According to Publishers Weekly, publishers turned down a request by Borders for another meeting. They seem to be notably skeptical about Borders’s future, and I find it hard to blame them. It may be time for publishers to cut their losses—there is such a thing as throwing good money after bad.

On the SabDesi blog, an article from trading site Benzinga points out that e-books have a lot to do with Borders’s failure to keep up.

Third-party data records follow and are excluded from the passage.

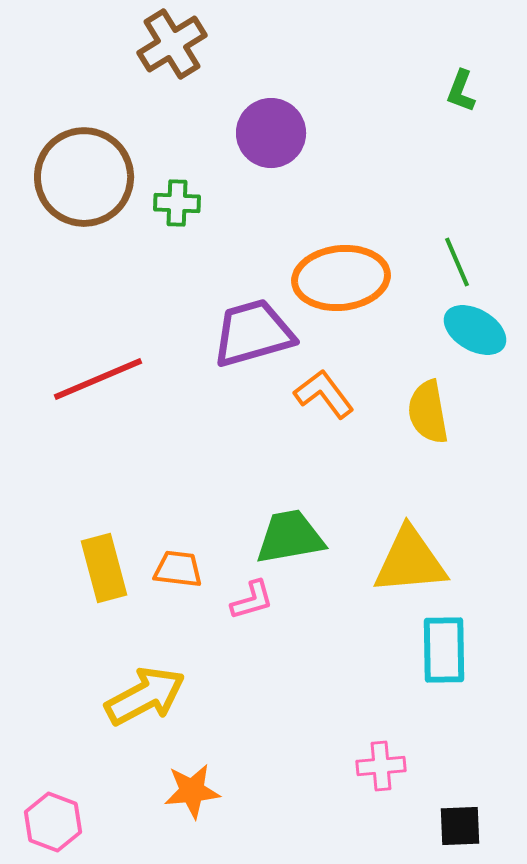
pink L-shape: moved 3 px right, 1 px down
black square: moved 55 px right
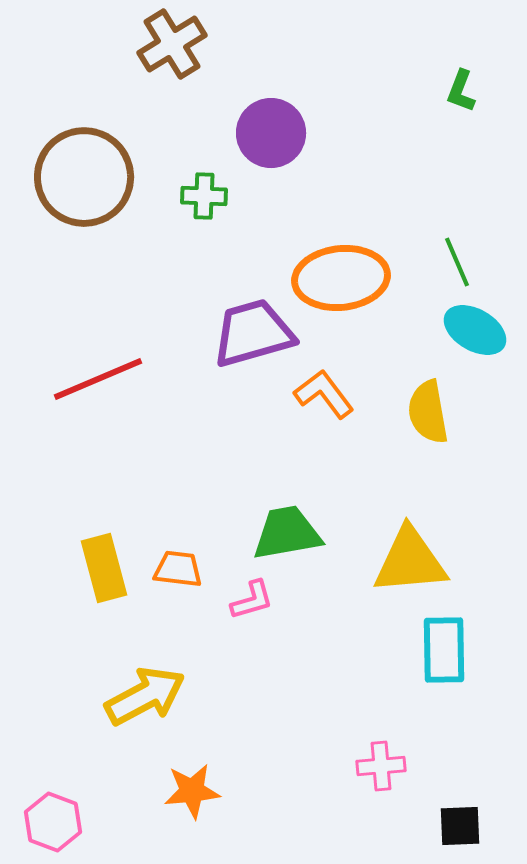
green cross: moved 27 px right, 7 px up
green trapezoid: moved 3 px left, 4 px up
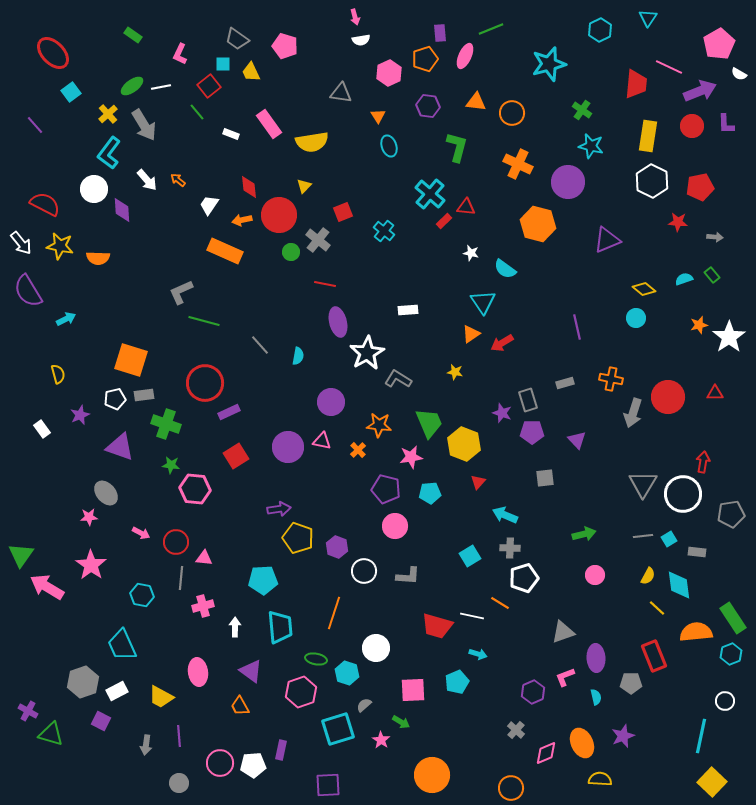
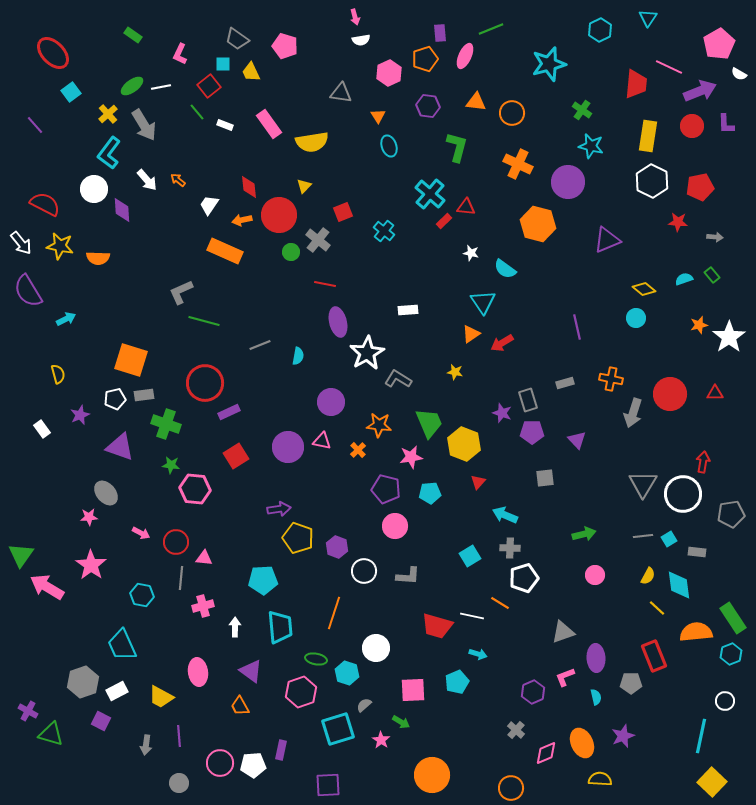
white rectangle at (231, 134): moved 6 px left, 9 px up
gray line at (260, 345): rotated 70 degrees counterclockwise
red circle at (668, 397): moved 2 px right, 3 px up
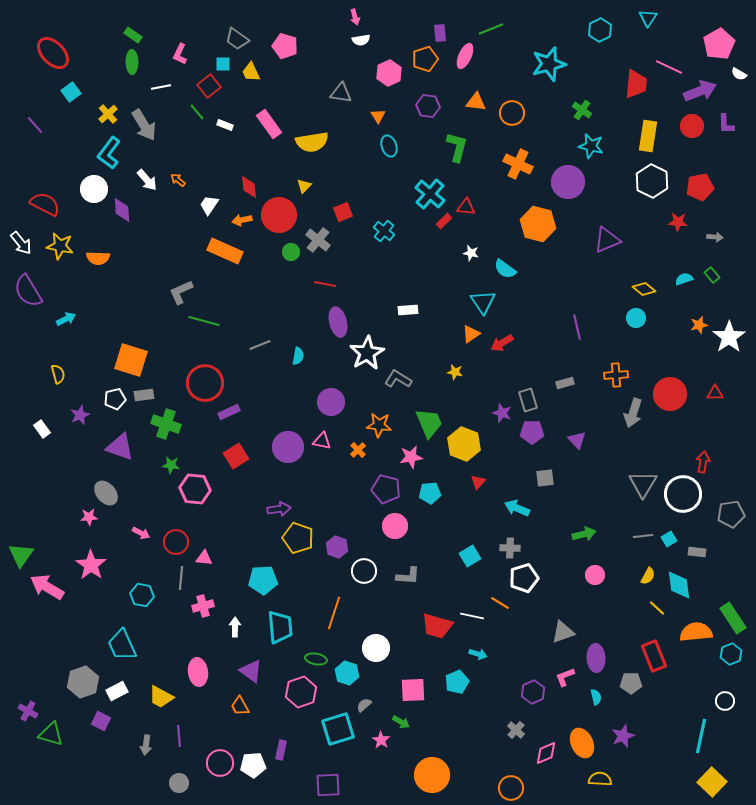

Where did Borders go wrong? Nearly identical competitor Barnes & Noble is not going bankrupt, and there is still room in the market for booksellers like Amazon, so why is Borders struggling so much? The issues seem to stem from Borders’ inability to keep pace with technology and consumer demands. Barnes & Noble responded quickly to the Amazon Kindle with the Nook series. According to The Street. IBIS analyst Mary Gotaas says Borders simply sold the Sony and Kobo e-readers instead of developing its own product. Gotaas also says it was a mistake for Borders to abstain from e-commerce, as the company allowed Amazon to handle its online sales. On the other hand, Barnes & Noble created its own system for internet sales. The last mistake Gotaas cites is that Borders did not begin its own internet sales until 2010, whereas Barnes & Noble began its internet sales in 2009.

It’s not clear yet how Borders’s failure could affect Kobo, apart from depriving it of its best known retail chain.